## REQUIRED WORK
Copy out every line of text from all the records below without changing anything, and leave the pictures out of your answer.

## MATERIAL FOR THIS EXERCISE
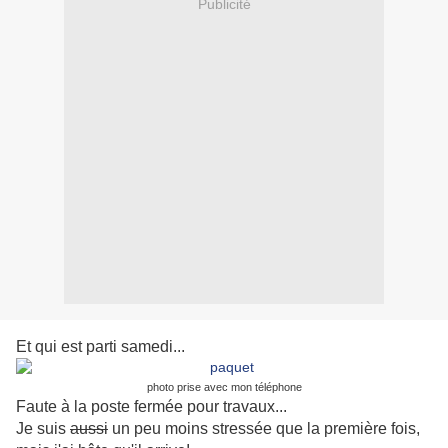
Publicité
Et qui est parti samedi...
photo prise avec mon téléphone
Faute à la poste fermée pour travaux...
Je suis
aussi
un peu moins stressée que la première fois,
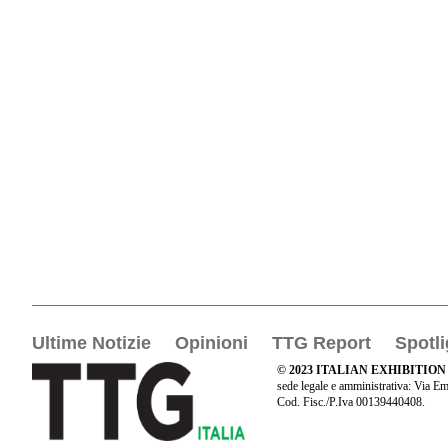
Ultime Notizie
Opinioni
TTG Report
Spotli
© 2023 ITALIAN EXHIBITION
sede legale e amministrativa: Via Em
Cod. Fisc./P.Iva 00139440408.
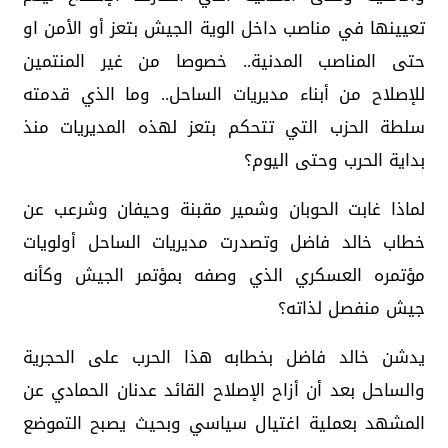
تعيينها في مناصب داخل الوية الجيش بتعز أو الأمن او
حتى المناصب المدنية.. خصوصا من غير المنتمين
للإصلاح من أبناء مديريات الساحل.. وما الذي قدمته
سلطة الحزب التي تتحكم بتعز لهذه المديريات منذ
بداية الحرب وحتى اليوم؟
لماذا غابت الحوبان وشمير مقبنة وحيفان وشرعب عن
خطاب خالد فاضل وتصدرت مديريات الساحل أولويات
مؤتمره العسكري الذي وصفه بمؤتمر الجيش وكأنه
جيش منفصل لذاته؟
يدشن خالد فاضل بخطابه هذا الحرب على الحجرية
والساحل بعد أن أزاح الإصلاح القائد عدنان الحمادي عن
المشهد بعملية اغتيال سياسي وبحيث يصبح التموضع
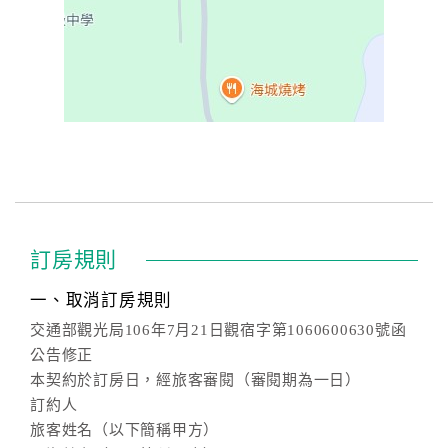
訂房規則
一、取消訂房規則
交通部觀光局106年7月21日觀宿字第1060600630號函
公告修正
本契約於訂房日，經旅客審閱（審閱期為一日）
訂約人
旅客姓名（以下簡稱甲方）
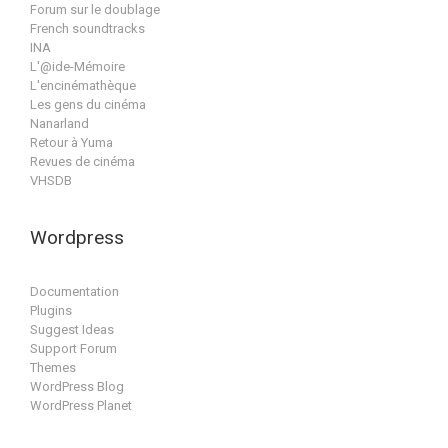
Forum sur le doublage
French soundtracks
INA
L'@ide-Mémoire
L'encinémathèque
Les gens du cinéma
Nanarland
Retour à Yuma
Revues de cinéma
VHSDB
Wordpress
Documentation
Plugins
Suggest Ideas
Support Forum
Themes
WordPress Blog
WordPress Planet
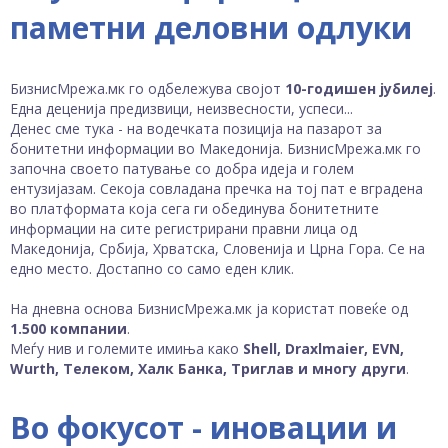
паметни деловни одлуки
БизнисМрежа.мк го одбележува својот
10-годишен јубилеј
.
Една деценија предизвици, неизвесности, успеси...
Денес сме тука - на водечката позиција на пазарот за
бонитетни информации во Македонија. БизнисМрежа.мк го
започна своето патување со добра идеја и голем
ентузијазам. Секоја совладана пречка на тој пат е вградена
во платформата која сега ги обединува бонитетните
информации на сите регистрирани правни лица од
Македонија, Србија, Хрватска, Словенија и Црна Гора. Се на
едно место. Достапно со само еден клик.
На дневна основа БизнисМрежа.мк ја користат повеќе од
1.500 компании
.
Меѓу нив и големите имиња како
Shell, Draxlmaier, EVN,
Wurth, Телеком, Халк Банка, Триглав и многу други
.
Во фокусот - иновации и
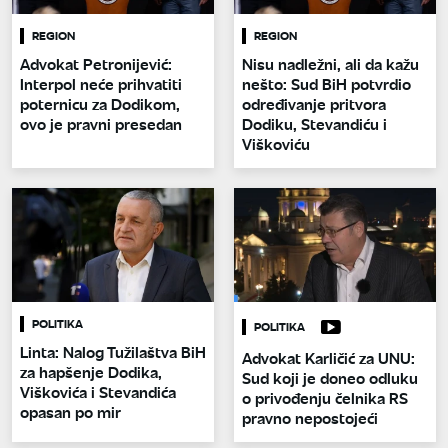
REGION
REGION
Advokat Petronijević:
Nisu nadležni, ali da kažu
Interpol neće prihvatiti
nešto: Sud BiH potvrdio
poternicu za Dodikom,
određivanje pritvora
ovo je pravni presedan
Dodiku, Stevandiću i
Viškoviću
POLITIKA
POLITIKA
Linta: Nalog Tužilaštva BiH
Advokat Karličić za UNU:
za hapšenje Dodika,
Sud koji je doneo odluku
Viškovića i Stevandića
o privođenju čelnika RS
opasan po mir
pravno nepostojeći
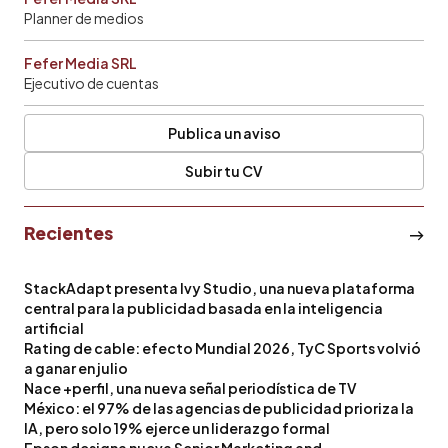
Planner de medios
Fefer Media SRL
Ejecutivo de cuentas
Publica un aviso
Subir tu CV
Recientes
StackAdapt presenta Ivy Studio, una nueva plataforma
central para la publicidad basada en la inteligencia
artificial
Rating de cable: efecto Mundial 2026, TyC Sports volvió
a ganar en julio
Nace +perfil, una nueva señal periodística de TV
México: el 97% de las agencias de publicidad prioriza la
IA, pero solo 19% ejerce un liderazgo formal
Epson designa nueva Senior Marketing and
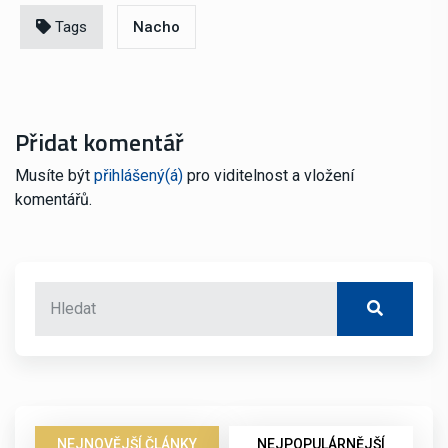
Tags
Nacho
Přidat komentář
Musíte být
přihlášený(á)
pro viditelnost a vložení
komentářů.
NEJNOVĚJŠÍ ČLÁNKY
NEJPOPULÁRNĚJŠÍ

## OUTPUT BELOW
Publicité
Et qui est parti samedi...
photo prise avec mon téléphone
Faute à la poste fermée pour travaux...
Je suis
aussi
un peu moins stressée que la première fois,
Ultime Notizie
Opinioni
TTG Report
Spotli
© 2023 ITALIAN EXHIBITION
sede legale e amministrativa: Via Em
Cod. Fisc./P.Iva 00139440408.
تعيينها في مناصب داخل الوية الجيش بتعز أو الأمن او
حتى المناصب المدنية.. خصوصا من غير المنتمين
للإصلاح من أبناء مديريات الساحل.. وما الذي قدمته
سلطة الحزب التي تتحكم بتعز لهذه المديريات منذ
بداية الحرب وحتى اليوم؟
لماذا غابت الحوبان وشمير مقبنة وحيفان وشرعب عن
خطاب خالد فاضل وتصدرت مديريات الساحل أولويات
مؤتمره العسكري الذي وصفه بمؤتمر الجيش وكأنه
جيش منفصل لذاته؟
يدشن خالد فاضل بخطابه هذا الحرب على الحجرية
والساحل بعد أن أزاح الإصلاح القائد عدنان الحمادي عن
المشهد بعملية اغتيال سياسي وبحيث يصبح التموضع
訂房規則
一、取消訂房規則
交通部觀光局106年7月21日觀宿字第1060600630號函
公告修正
本契約於訂房日，經旅客審閱（審閱期為一日）
訂約人
旅客姓名（以下簡稱甲方）
Forum sur le doublage
French soundtracks
INA
L'@ide-Mémoire
L'encinémathèque
Les gens du cinéma
Nanarland
Retour à Yuma
Revues de cinéma
VHSDB
Wordpress
Documentation
Plugins
Suggest Ideas
Support Forum
Themes
WordPress Blog
WordPress Planet
паметни деловни одлуки
БизнисМрежа.мк го одбележува својот
10-годишен јубилеј
.
Една деценија предизвици, неизвесности, успеси...
Денес сме тука - на водечката позиција на пазарот за
бонитетни информации во Македонија. БизнисМрежа.мк го
започна своето патување со добра идеја и голем
ентузијазам. Секоја совладана пречка на тој пат е вградена
во платформата која сега ги обединува бонитетните
информации на сите регистрирани правни лица од
Македонија, Србија, Хрватска, Словенија и Црна Гора. Се на
едно место. Достапно со само еден клик.
На дневна основа БизнисМрежа.мк ја користат повеќе од
1.500 компании
.
Меѓу нив и големите имиња како
Shell, Draxlmaier, EVN,
Wurth, Телеком, Халк Банка, Триглав и многу други
.
Во фокусот - иновации и
REGION
REGION
Advokat Petronijević:
Nisu nadležni, ali da kažu
Interpol neće prihvatiti
nešto: Sud BiH potvrdio
poternicu za Dodikom,
određivanje pritvora
ovo je pravni presedan
Dodiku, Stevandiću i
Viškoviću
POLITIKA
POLITIKA
Linta: Nalog Tužilaštva BiH
Advokat Karličić za UNU:
za hapšenje Dodika,
Sud koji je doneo odluku
Viškovića i Stevandića
o privođenju čelnika RS
opasan po mir
pravno nepostojeći
Planner de medios
Fefer Media SRL
Ejecutivo de cuentas
Publica un aviso
Subir tu CV
Recientes
StackAdapt presenta Ivy Studio, una nueva plataforma
central para la publicidad basada en la inteligencia
artificial
Rating de cable: efecto Mundial 2026, TyC Sports volvió
a ganar en julio
Nace +perfil, una nueva señal periodística de TV
México: el 97% de las agencias de publicidad prioriza la
IA, pero solo 19% ejerce un liderazgo formal
Epson designa nueva Senior Marketing and
Tags
Nacho
Přidat komentář
Musíte být
přihlášený(á)
pro viditelnost a vložení
komentářů.
NEJNOVĚJŠÍ ČLÁNKY
NEJPOPULÁRNĚJŠÍ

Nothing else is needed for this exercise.